Lo sviluppo del caso
La procedura di infrazione era partita nel 2017, con una decisione della Commissione europea, secondo cui il tax ruling risalente al 2003 tra il Lussemburgo e la stella nascente dell’e-commerce era viziato da profili di illegalità: a giudizio della Commissione, il Lussemburgo aveva ridotto senza una valida giustificazione le imposte pagate da Amazon, consentendo al gruppo di trasferire la maggior parte degli utili realizzati dalla società locale, soggetta alle regole nazionali (Amazon Eu), a un’altra che non lo era (Amazon Europe Holding Technologies). E facendo quindi sì che la compagnia di Jeff Bezos pagasse “quattro volte meno tasse” di altre aziende con sede in Lussemburgo. Per questo, la Commissione aveva imposto ad Amazon di restituire allo stato lussemburghese 250 milioni di euro.
Sia Amazon sia il Granducato avevano fatto ricorso al Tribunale Ue, che nel suo verdetto del 2021 ha dato loro ragione, spiegando che “nessuna delle constatazioni esposte dalla Commissione nella decisione impugnata è sufficiente a dimostrare l’esistenza di un vantaggio” ai sensi del Trattato dell’Ue, “quindi occorre annullarla nella sua totalità”.
Oggi la tesi di Kokott rafforza la sentenza di due anni fa e prova a smontare il caso. Nel censurare il ruling, infatti, la Commissione aveva contestato la differenza rilevante tra i prezzi fissati nell’accordo e quelli ricavati utilizzando come detto le linee guida dell’Ocse. Ma secondo l’avvocatessa, il vantaggio selettivo deve essere dimostrato solo applicando il diritto tributario nazionale, e determinando quindi se le eccezioni a quelle regole abbiano determinato un vantaggio competitivo per la società in base a quello schema.

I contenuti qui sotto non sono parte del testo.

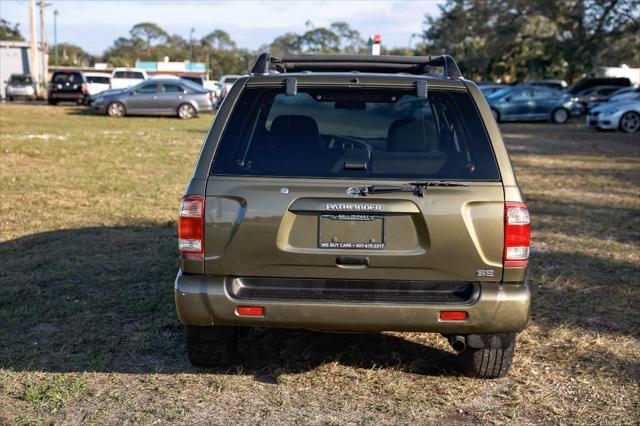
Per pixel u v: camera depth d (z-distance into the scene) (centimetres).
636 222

Il parallelo con l’affaire Apple
La vicenda è per certi versi paragonabile alla diatriba tra Apple e l’Antitrust europeo, secondo cui Cupertino sarebbe al centro di una maxi evasione da 13 miliardi nei confronti dell’Irlanda. Il caso fu archiviato nel 2010 con una sentenza del Tribunale Ue secondo cui gli accordi fra il Paese e l’azienda non costituivano violazione alla normativa sugli aiuti di Stato e pertanto la cifra non era dovuta, ma l’Antitrust ha deciso di ricorrere in appello. Secondo l’avvocato della Commissione Paul-John Loewenthal, infatti, la sentenza era “giuridicamente errata” e pertanto va annullata.

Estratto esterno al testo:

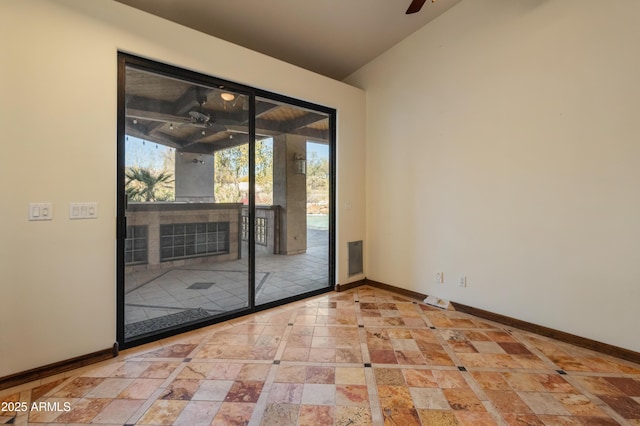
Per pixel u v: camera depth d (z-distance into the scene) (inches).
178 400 64.3
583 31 83.7
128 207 94.3
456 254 117.0
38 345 73.2
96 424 57.3
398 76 137.3
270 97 123.4
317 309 120.1
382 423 57.1
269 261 132.5
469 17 109.8
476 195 110.0
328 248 148.0
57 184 75.4
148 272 100.7
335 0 106.0
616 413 59.2
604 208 81.3
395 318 110.1
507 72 100.1
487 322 105.5
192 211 109.3
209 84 105.3
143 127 95.3
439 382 70.3
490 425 56.2
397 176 139.9
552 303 91.6
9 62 69.2
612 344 80.6
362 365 78.0
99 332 81.7
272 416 59.2
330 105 139.6
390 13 115.0
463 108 113.0
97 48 80.4
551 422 56.9
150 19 89.0
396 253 141.4
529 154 95.6
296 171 138.7
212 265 115.4
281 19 116.4
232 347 88.4
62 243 76.4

Apple aveva confutato le argomentazioni della Commissione, affermando di aver pagato la giusta quota di tasse. “I profitti di cui stiamo parlando – i profitti che secondo la Commissione dovrebbero essere attribuiti alle filiali in Irlanda – erano in realtà soggetti al regime fiscale statunitense”, aveva dichiarato l’avvocato di Cupertino Daniel Beard alla Corte. “Apple ha accumulato riserve per il pagamento delle imposte statunitensi e sta pagando circa 20 miliardi di euro di tasse negli Stati Uniti su quegli stessi profitti che, secondo la Commissione, avrebbero dovuto essere tassati dall’Irlanda”.
Ma le istituzioni europee non mollano l’osso. “L’esito della vicenda determinerà se gli Stati membri potranno continuare a concedere alle multinazionali sostanziali agevolazioni fiscali in cambio di posti di lavoro e investimenti”, ha commentato Loewenthal.